Healthcare professionals and patients are encouraged to report adverse events or side effects related to the use of these products to the FDA's MedWatch Safety Information and Adverse Event Reporting Program:

[11/20/2013 -Drug Safety Communication - FDA]


Needleless Pre-filled Glass Syringes: Stakeholder Advisory - Compatibility Problems with Needleless Intravenous Access Systems

Reports Received on Adenosine and Amiodarone Products

 

[UPDATED 05/06/2011] FDA recommends that, to reduce the potential risks to patients, healthcare professionals and risk managers stock crash carts, ambulances, and emergency rooms with adenosine and amiodarone supplied in vials or pre-filled plastic syringes, if possible. The use of needleless pre-filled glass syringes in emergency situations should be avoided.

Refer to the May 2011 FDA Drug Safety Communication, featuring photos, a list of affected adenosine and amiodarone products, and IV access systems known to be incompatible with adenosine and amiodarone pre-filled glass syringes.

 

[Posted 11/17/2010]
 

ISSUE: FDA is notifying healthcare professionals, especially those working in emergency and critical care settings, of reports of compatibility problems when certain needleless pre-filled glass syringes are used with some needleless intravenous (IV) access systems. These syringes may malfunction, break, or become clogged during the process of attempting to connect to needleless IV access systems. Most of the reports have been related to pre-filled needleless glass syringes that contain adenosine, often when attempting to connect to some pin activated needleless IV access systems. Adenosine is a cardiac drug that is administered when a patient has a rapid or irregular heart rhythm in an attempt to return their heart rhythm to normal. Adenosine must be injected rapidly into the blood stream in emergency situations and this failure could delay treatment.

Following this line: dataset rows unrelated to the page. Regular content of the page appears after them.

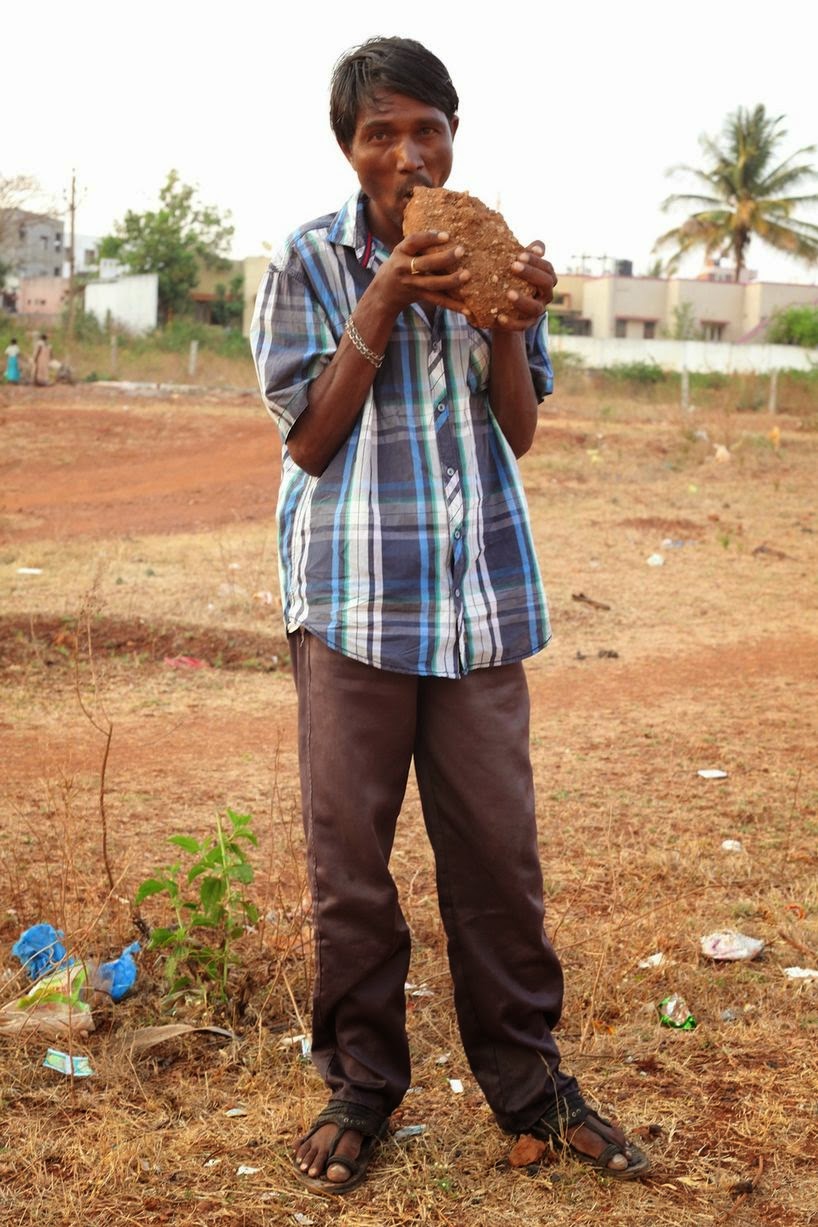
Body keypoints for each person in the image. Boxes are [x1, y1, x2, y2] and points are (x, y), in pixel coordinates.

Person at [251, 36, 649, 1195]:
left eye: (426, 128)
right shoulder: (309, 262)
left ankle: (528, 1085)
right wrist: (382, 295)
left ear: (451, 139)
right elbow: (309, 439)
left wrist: (510, 327)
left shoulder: (495, 261)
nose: (406, 153)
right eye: (382, 133)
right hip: (352, 604)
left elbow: (516, 432)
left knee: (496, 863)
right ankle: (364, 1086)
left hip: (474, 606)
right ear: (348, 149)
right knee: (351, 872)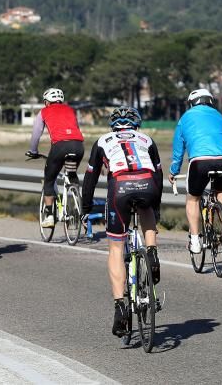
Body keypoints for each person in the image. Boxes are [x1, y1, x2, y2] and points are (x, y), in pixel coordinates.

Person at [81, 106, 162, 337]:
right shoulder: (147, 139)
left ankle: (119, 308)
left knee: (116, 248)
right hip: (147, 184)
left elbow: (91, 177)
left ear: (113, 125)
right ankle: (152, 252)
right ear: (137, 124)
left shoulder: (103, 141)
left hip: (119, 188)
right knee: (147, 207)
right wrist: (156, 205)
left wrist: (86, 208)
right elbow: (157, 174)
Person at [169, 89, 222, 254]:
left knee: (193, 198)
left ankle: (195, 240)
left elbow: (178, 150)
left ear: (191, 103)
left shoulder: (185, 118)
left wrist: (173, 171)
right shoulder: (220, 117)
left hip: (200, 160)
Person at [26, 87, 85, 228]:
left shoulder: (44, 111)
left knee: (49, 178)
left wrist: (33, 150)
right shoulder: (70, 110)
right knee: (72, 175)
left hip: (60, 147)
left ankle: (49, 216)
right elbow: (75, 128)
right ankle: (80, 212)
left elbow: (36, 133)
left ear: (47, 101)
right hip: (78, 146)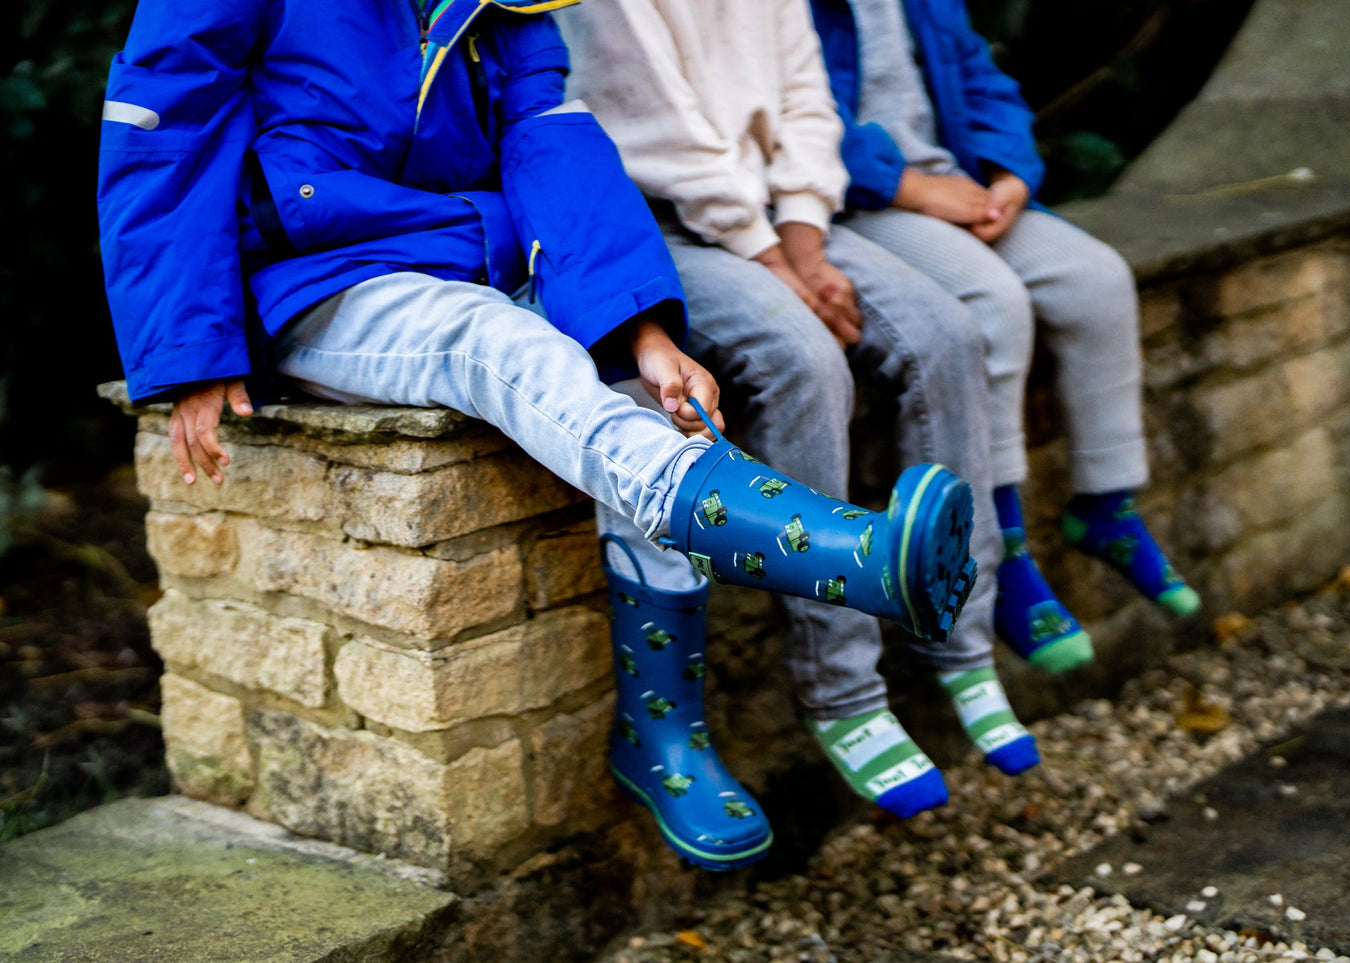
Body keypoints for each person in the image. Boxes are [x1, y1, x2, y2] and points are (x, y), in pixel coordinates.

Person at [98, 0, 982, 874]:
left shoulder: (512, 0)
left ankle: (664, 735)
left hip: (464, 249)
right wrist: (191, 349)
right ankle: (847, 552)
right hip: (316, 273)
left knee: (642, 388)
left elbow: (555, 146)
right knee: (495, 341)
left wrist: (645, 334)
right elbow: (162, 116)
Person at [557, 0, 1041, 843]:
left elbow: (808, 99)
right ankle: (843, 689)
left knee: (946, 335)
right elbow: (657, 129)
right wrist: (772, 257)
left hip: (783, 219)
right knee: (801, 356)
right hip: (654, 226)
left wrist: (806, 236)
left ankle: (960, 641)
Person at [806, 0, 1201, 674]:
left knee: (1096, 280)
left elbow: (981, 75)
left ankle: (1106, 504)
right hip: (856, 206)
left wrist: (1009, 171)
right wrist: (906, 185)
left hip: (958, 187)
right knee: (991, 300)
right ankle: (1001, 547)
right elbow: (787, 118)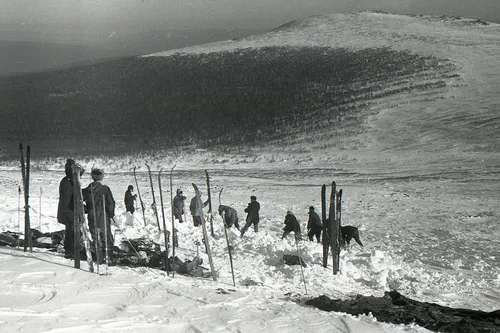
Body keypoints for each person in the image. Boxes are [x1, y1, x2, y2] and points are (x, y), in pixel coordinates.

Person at [82, 168, 116, 261]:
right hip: (103, 217)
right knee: (106, 237)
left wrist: (86, 209)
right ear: (101, 177)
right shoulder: (105, 189)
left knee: (95, 238)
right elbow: (111, 203)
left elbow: (79, 201)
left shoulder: (87, 190)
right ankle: (108, 257)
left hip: (92, 217)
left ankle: (99, 257)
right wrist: (111, 214)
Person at [57, 158, 83, 259]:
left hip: (66, 211)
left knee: (70, 231)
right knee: (73, 232)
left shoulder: (65, 181)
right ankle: (71, 251)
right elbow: (73, 198)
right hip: (70, 211)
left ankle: (70, 250)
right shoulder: (70, 182)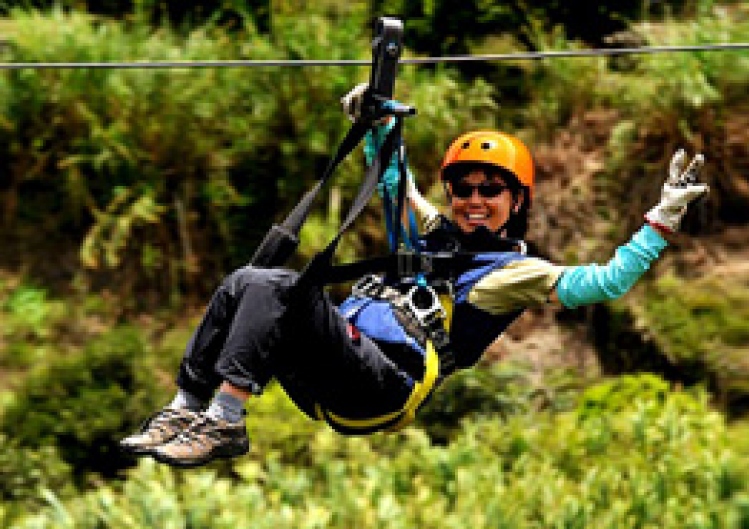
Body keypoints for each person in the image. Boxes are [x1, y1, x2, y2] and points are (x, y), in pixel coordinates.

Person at [120, 84, 708, 468]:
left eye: (491, 190)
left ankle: (225, 421)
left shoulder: (515, 273)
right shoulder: (433, 233)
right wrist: (375, 118)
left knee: (272, 286)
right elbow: (395, 182)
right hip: (337, 369)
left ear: (517, 201)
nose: (474, 200)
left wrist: (661, 221)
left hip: (383, 384)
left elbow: (604, 282)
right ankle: (187, 406)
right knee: (246, 279)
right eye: (464, 188)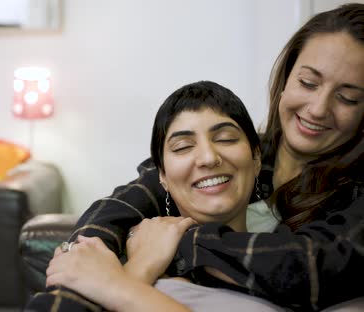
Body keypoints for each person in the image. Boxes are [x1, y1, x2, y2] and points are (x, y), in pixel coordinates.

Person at [26, 3, 364, 311]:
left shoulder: (352, 194)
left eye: (348, 98)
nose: (318, 109)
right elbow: (119, 209)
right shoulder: (243, 155)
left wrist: (177, 243)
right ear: (286, 79)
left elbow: (309, 269)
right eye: (308, 82)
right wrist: (83, 260)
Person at [41, 80, 293, 312]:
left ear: (257, 158)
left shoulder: (293, 247)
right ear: (162, 175)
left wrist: (126, 280)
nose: (208, 158)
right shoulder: (126, 252)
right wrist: (139, 267)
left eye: (226, 139)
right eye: (183, 147)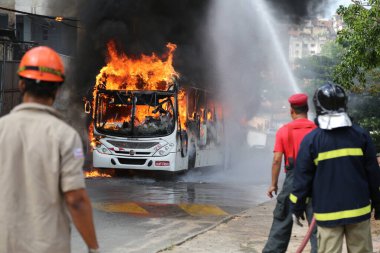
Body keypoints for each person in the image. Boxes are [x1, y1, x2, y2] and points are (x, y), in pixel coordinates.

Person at [0, 46, 99, 253]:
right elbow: (76, 200)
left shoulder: (2, 129)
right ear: (57, 89)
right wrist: (93, 248)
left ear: (20, 84)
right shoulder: (66, 137)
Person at [290, 83, 380, 253]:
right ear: (344, 103)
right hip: (358, 210)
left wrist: (297, 207)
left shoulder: (311, 141)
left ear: (317, 107)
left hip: (327, 212)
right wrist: (378, 202)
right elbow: (374, 175)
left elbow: (302, 180)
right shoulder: (360, 136)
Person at [263, 93, 317, 253]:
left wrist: (273, 184)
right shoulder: (316, 130)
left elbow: (277, 159)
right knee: (318, 227)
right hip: (315, 182)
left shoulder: (284, 131)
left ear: (291, 111)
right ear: (307, 109)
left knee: (281, 224)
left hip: (292, 182)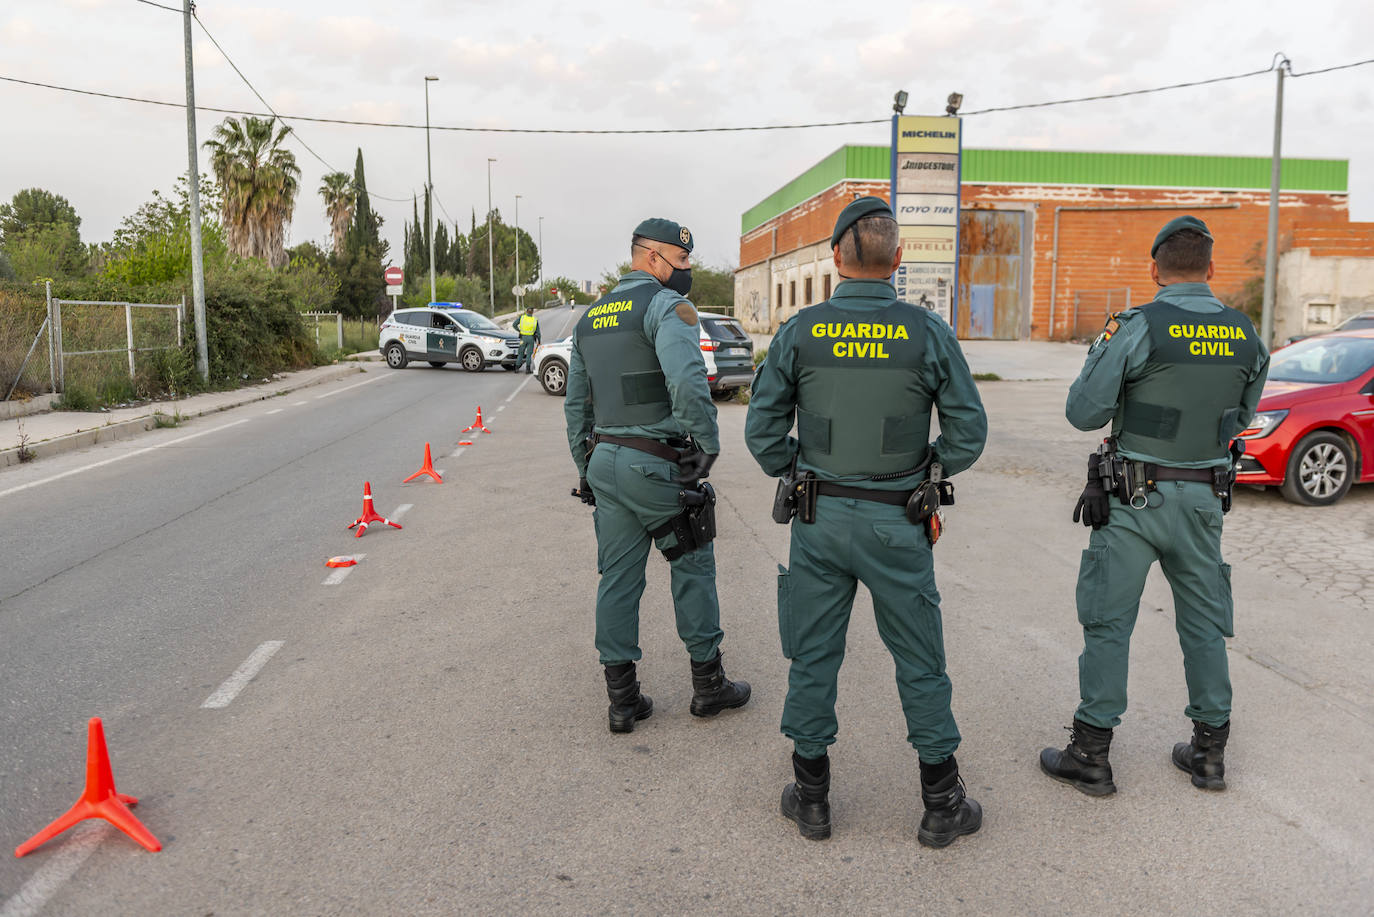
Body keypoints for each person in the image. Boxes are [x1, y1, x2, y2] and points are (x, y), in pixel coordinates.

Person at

In some cases where an attempt is made to connect to pin activated needleless IV access systems, the syringe may cause the pin to break thus clogging the syringe, or damaging the IV tubing and/or the needleless connector and requiring reestablishment of a new intravenous access. These failures can cause a delay in administration of the medication, which could potentially result in serious harm to patients.

BACKGROUND: Adenosine pre-filled glass syringes are marketed by Teva, Sagent, Baxter, and Wockhardt. FDA has also received reports of problems related to certain pre-filled needleless glass syringes containing the cardiac drug amiodarone. See the FDA letter for a list of affected adenosine and amiodarone products. 

RECOMMENDATION: Healthcare professionals, risk managers, and staff who purchase, stock, or administer emergency crash cart medications, operating room medications, emergency drug boxes, or types of emergency drug caches should be alerted to this incompatibility problem and potential for damage or blockage of the IV line and delay in administering the medication. Healthcare organizations currently using glass prefilled syringes should consider stocking adenosine supplied in vials or pre-filled plastic syringes as a back up measure.

FDA has expanded the scope of its review to include all currently marketed pre-filled needleless glass syringes intended for use with needleless intravenous access systems, where delay in administration could potentially result in a life threatening event. FDA is working with manufacturers to correct the problem and identify additional mitigation strategies.

Healthcare professionals and healthcare organization managers are encouraged to report adverse events or problems experienced with the use of needleless pre-filled glass syringes to the FDA's MedWatch Safety Information and Adverse Event Reporting Program. FDA is interested in receiving information on the type, manufacturer and NDC numbers of the prefilled syringes and type and manufacturer of needleless IV access devices. FDA is especially interested in any description of the nature of the syringe failure, any adverse patient outcomes, and any mitigation strategies that have been identified or implemented by users of these products.